Novel Bumi Tere Liye Halaman 4

BUMI

(Tere Liye)






          ”Papa minta maaf, sepertinya lagi-lagi tidak bisa menghabiskan sarapan bersama. Tiga puluh menit lagi Papa harus segera ada di kantor. Tuan Direktur memanggil.”

            Tuan Direktur? Aku menepuk jidat. Selalu begitu.

          Papa tertawa. ”Ayolah, Papa harus bergegas, Ra. Papa janji, Ma, gantinya kita makan malam bersama nanti.”

           Mama menghela napas tipis. Kecewa.

       Baik. Sepertinya aku juga harus menyudahi sarapanku yang belum sepertiga nasibku sama dengan banyak remaja lain, ha­rus berangkat ke sekolah bersama orangtua. Mereka buru-buru, maka aku ikut buru-buru. Mereka telat, aku juga ikut telat. Aku meletakkan sendok, beranjak berdiri, lantas berlari naik ke kamar, mengambil tas dan keperluan sekolah.

          ”Jangan lupa sarapan lagi di kantor, Pa.”

        ”Tentu saja. Bila perlu, Papa akan sarapan sambil rapat dengan Tuan Direktur. Itu pasti akan menarik.” Papa mengedip­kan mata, bergurau.

       Mama melotot. Papa buru-buru memperbaiki ekspresi wajah. ”Papa tidak akan lupa, Ma. Peraturan ketujuh keluarga kita: sarapan selalu penting.” Papa meniru gayaku, tangan hormat di dahi. Mama tersenyum.

          Papa memang sedang berada di titik paling penting karier pekerjaannya—setidaknya demikian kalau Papa menjelaskan kenapa dia harus pulang larut malam, kenapa dia harus bergegas pagi-pagi sekali. ”Papa harus berhasil melewati fase ini dengan baik, Ra.
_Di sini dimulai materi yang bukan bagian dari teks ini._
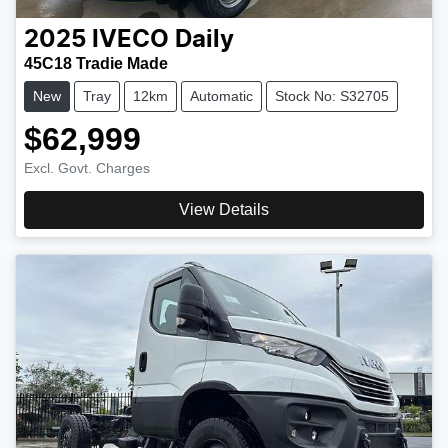
2025
IVECO
Daily
45C18 Tradie Made
New
Tray
12km
Automatic
Stock No: S32705
$62,999
Excl. Govt. Charges
View Details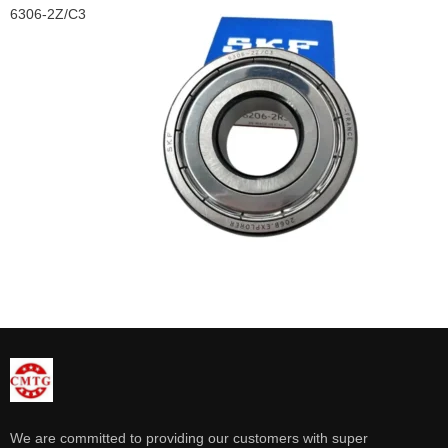
6306-2Z/C3
We are committed to providing our customers with super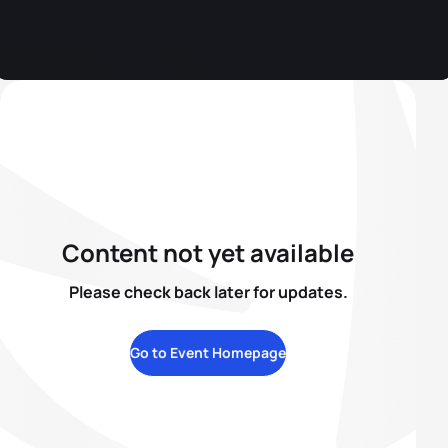
Content not yet available
Please check back later for updates.
Go to Event Homepage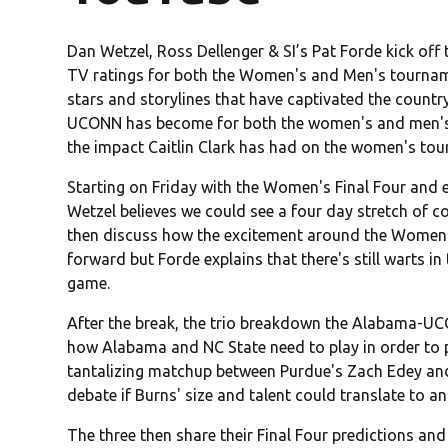
Dan Wetzel, Ross Dellenger & SI’s Pat Forde kick off
TV ratings for both the Women's and Men's tournam
stars and storylines that have captivated the countr
UCONN has become for both the women's and men's spo
the impact Caitlin Clark has had on the women's tour
Starting on Friday with the Women's Final Four and 
Wetzel believes we could see a four day stretch of co
then discuss how the excitement around the Women'
forward but Forde explains that there's still warts 
game.
After the break, the trio breakdown the Alabama-U
how Alabama and NC State need to play in order to pu
tantalizing matchup between Purdue's Zach Edey and 
debate if Burns' size and talent could translate to an
The three then share their Final Four predictions an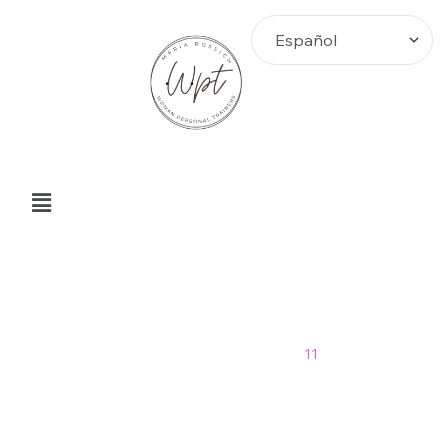
noviembre Archives
Home
>
Blog
>
2013
>
11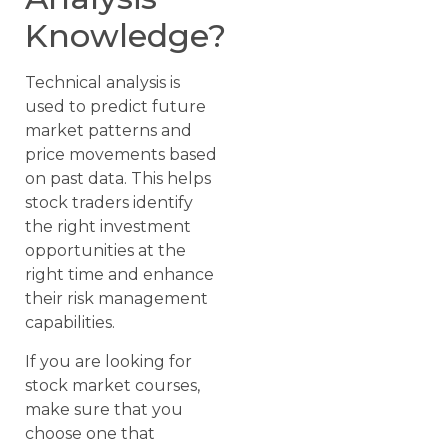
Knowledge?
Technical analysis is
used to predict future
market patterns and
price movements based
on past data. This helps
stock traders identify
the right investment
opportunities at the
right time and enhance
their risk management
capabilities.
If you are looking for
stock market courses,
make sure that you
choose one that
Sekali Papa berhasil memenangkan hati pemilik per­usahaan, karier Papa akan melesat cepat. Posisi lebih baik, gaji lebih tinggi. Keluarga kita harus kompak mendukung, termasuk kamu. Toh pada akhirnya kamu juga yang diuntungkan. Mau liburan ke mana? Mau beli apa? Semua beres.”

        Aku hanya bisa meng­angguk, setengah paham (soal jalan-jalan atau belanja), se­tengah tidak (soal memenangkan hati pemilik perusahaan).
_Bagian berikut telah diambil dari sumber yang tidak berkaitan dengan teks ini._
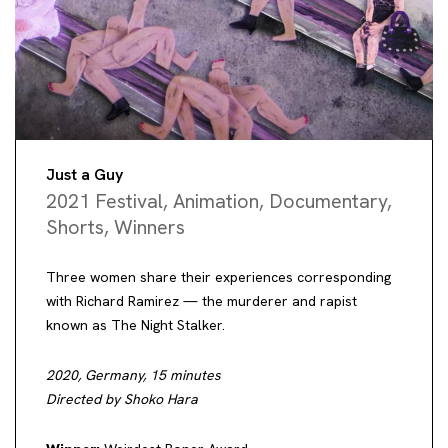
Just a Guy
2021 Festival
,
Animation
,
Documentary
,
Shorts
,
Winners
Three women share their experiences corresponding
with Richard Ramirez — the murderer and rapist
known as The Night Stalker.
2020, Germany, 15 minutes
Directed by Shoko Hara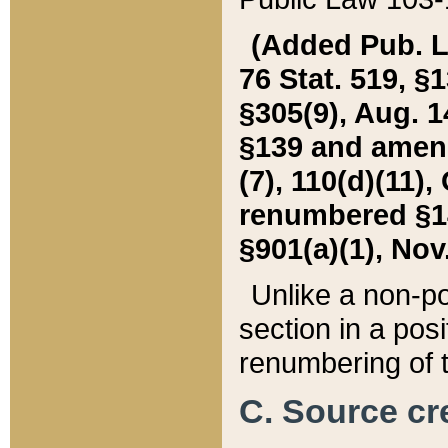
(Added Pub. L. 
76 Stat. 519, §1
§305(9), Aug. 1
§139 and amende
(7), 110(d)(11),
renumbered §140
§901(a)(1), Nov.
Unlike a non-po
section in a posit
renumbering of t
C. Source cre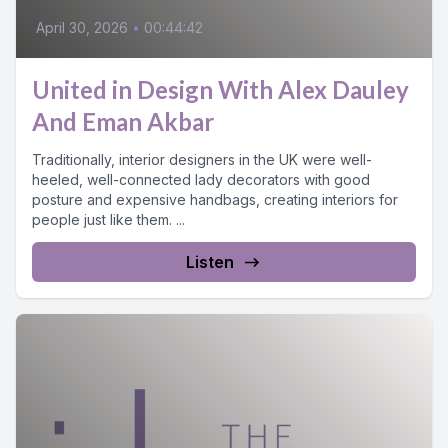
April 30, 2026
•
00:44:42
United in Design With Alex Dauley
And Eman Akbar
Traditionally, interior designers in the UK were well-
heeled, well-connected lady decorators with good
posture and expensive handbags, creating interiors for
people just like them. ...
Listen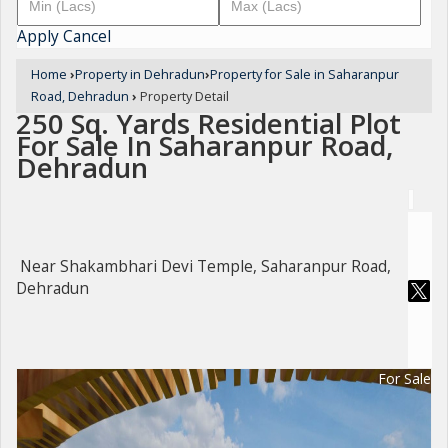
Apply
Cancel
Home
›
Property in Dehradun
›
Property for Sale in Saharanpur
Road, Dehradun
›
Property Detail
250 Sq. Yards Residential Plot
For Sale In Saharanpur Road,
Dehradun
Near Shakambhari Devi Temple, Saharanpur Road,
Dehradun
For Sale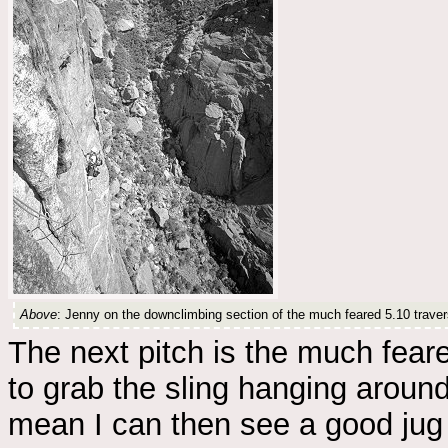
Above
: Jenny on the downclimbing section of the much feared 5.10 travers
The next pitch is the much fear
to grab the sling hanging around 
mean I can then see a good jug a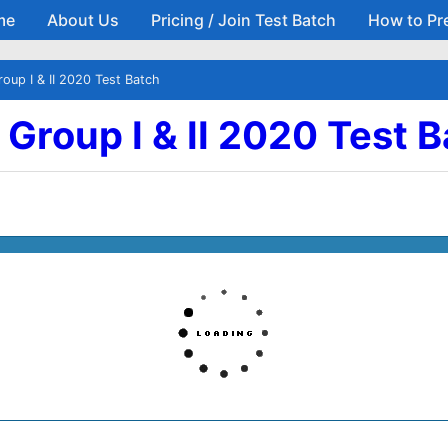
me
About Us
Pricing / Join Test Batch
How to Pr
Skip to main content
Group I & II 2020 Test Batch
| Group I & II 2020 Test 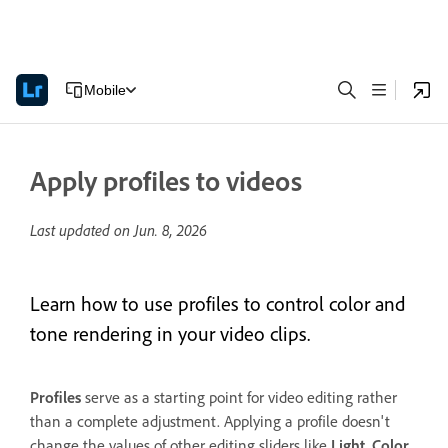
Mobile
Apply profiles to videos
Last updated on
Jun. 8, 2026
Learn how to use profiles to control color and
tone rendering in your video clips.
Profiles
serve as a starting point for video editing rather
than a complete adjustment. Applying a profile doesn't
change the values of other editing sliders like
Light
,
Color
,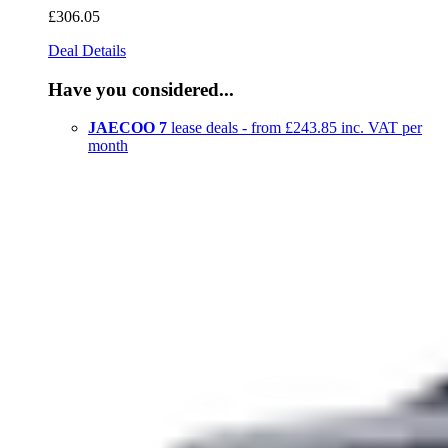
£306
.05
Deal Details
Have you considered...
JAECOO 7
lease deals - from £243.85 inc. VAT per
month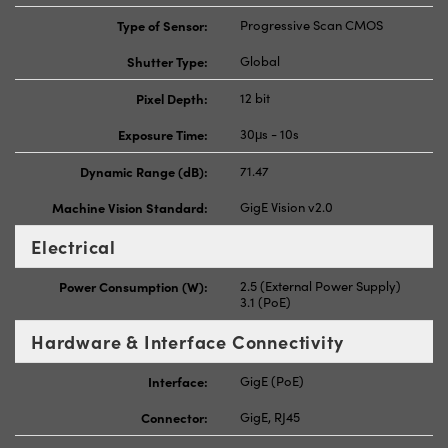
Type of Sensor:
Progressive Scan CMOS
Shutter Type:
Global
Pixel Depth:
12 bit
Exposure Time:
30μs - 10s
Dynamic Range (dB):
71.47
Machine Vision Standard:
GigE Vision v2.0
Electrical
Power Consumption (W):
2.5 (External Power Supply)
3.1 (PoE)
Hardware & Interface Connectivity
Interface:
GigE (PoE)
Connector:
GigE, RJ45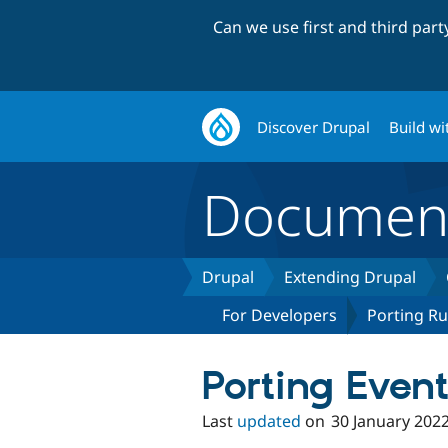
Can we use first and third par
Discover Drupal
Build wi
Document
Drupal
Extending Drupal
For Developers
Porting Ru
Porting Event
Last
updated
on
30 January 202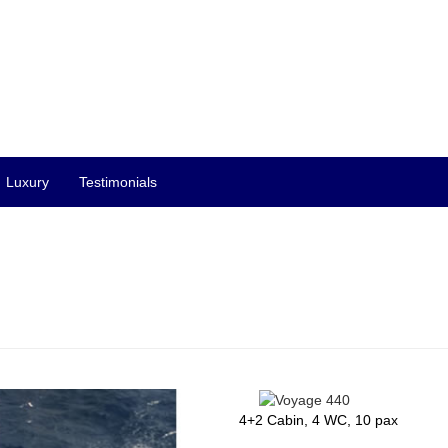
Luxury
Testimonials
4+2 Cabin, 4 WC, 10 pax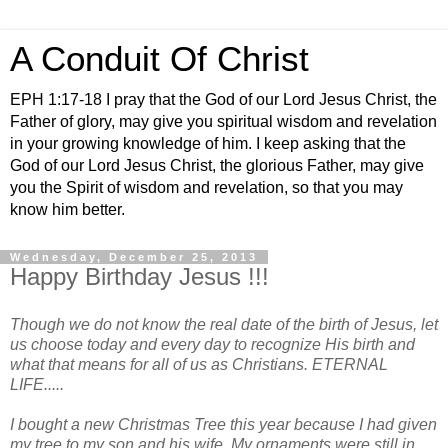
A Conduit Of Christ
EPH 1:17-18 I pray that the God of our Lord Jesus Christ, the
Father of glory, may give you spiritual wisdom and revelation
in your growing knowledge of him. I keep asking that the
God of our Lord Jesus Christ, the glorious Father, may give
you the Spirit of wisdom and revelation, so that you may
know him better.
Wednesday, December 25, 2013
Happy Birthday Jesus !!!
Though we do not know the real date of the birth of Jesus, let
us choose today and every day to recognize His birth and
what that means for all of us as Christians. ETERNAL
LIFE.....
I bought a new Christmas Tree this year because I had given
my tree to my son and his wife. My ornaments were still in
          ”Dasi Papa miring.” Mama menunjuk, beranjak mendekat, memperbaiki.

       ”Terima kasih.” Papa tersenyum, melirik pergelangan tangan. ”Celemek Mama juga miring.” Papa ikut memperbaiki, meski sekali lagi melirik pergelangan tangan.

          ”Jangan pulang larut malam, Pa.”

          ”Mama lupa ya? Kan tadi Papa bilang nanti malam kita makan malam bersama. Spesial. Tidak akan terlambat.” Papa men­dongak. ”Alangkah lamanya anak itu mengambil tas se­ko­lah.”

          ”Tentu saja.”

          ”Tentu saja apanya?”

          ”Tentu saja Ra lama. Meniru siapa lagi? Selalu lama melaku­kan sesuatu, dan terbirit-birit panik kalau sudah kehabisan waktu.” Mama tersenyum simpul.

          ”Oh, itu entahlah meniru siapa.” Papa pura-pura tidak me­ngerti, sambil ketiga kalinya melirik jam tangan. ”Yang Papa tahu, anak itu cantiknya meniru siapa.”

          Mama tersipu. Mereka berdua tertawa.

         Papa melihat jamnya lagi, mengeluh. ”Lima menit? Lama sekali anak itu mengambil…”

          ”Ra sudah selesai dari tadi kok.” Aku nyengir, menurunkan telapak tangan.

         ”Eh? Ra?” Papa berseru kecil, hampir terlonjak melihatku tiba-tiba sudah berdiri di anak tangga terakhir. ”Bagaimana kamu sudah ada di sana? Kamu selalu saja mengejutkan orang­tua.” Papa bersungut-sungut, meski sungutnya lebih karena dia harus bergegas.

         ”Jangan menggoda papamu, Ra. Dia selalu saja tidak mem­per­hatikan. Sejak kamu kecil malah.” Sekarang giliran Mama yang menggunakan kalimat itu, tersenyum.